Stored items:

____

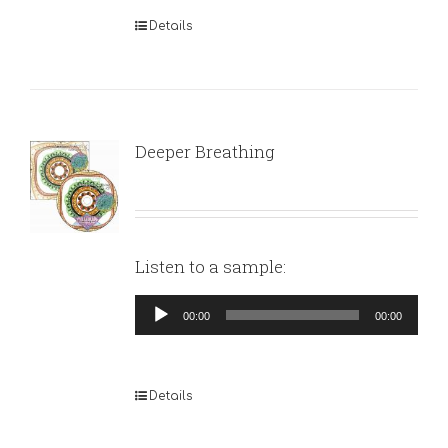
Details
Deeper Breathing
Listen to a sample:
Audio
00:00
00:00
Player
Details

____

- [EXERCISE GOAL]:
Restate the records above in full, word for word. Keep pictures out.

- [THE COMPLETED TASK]:
Details
Deeper Breathing
Listen to a sample:
Audio
00:00
00:00
Player
Details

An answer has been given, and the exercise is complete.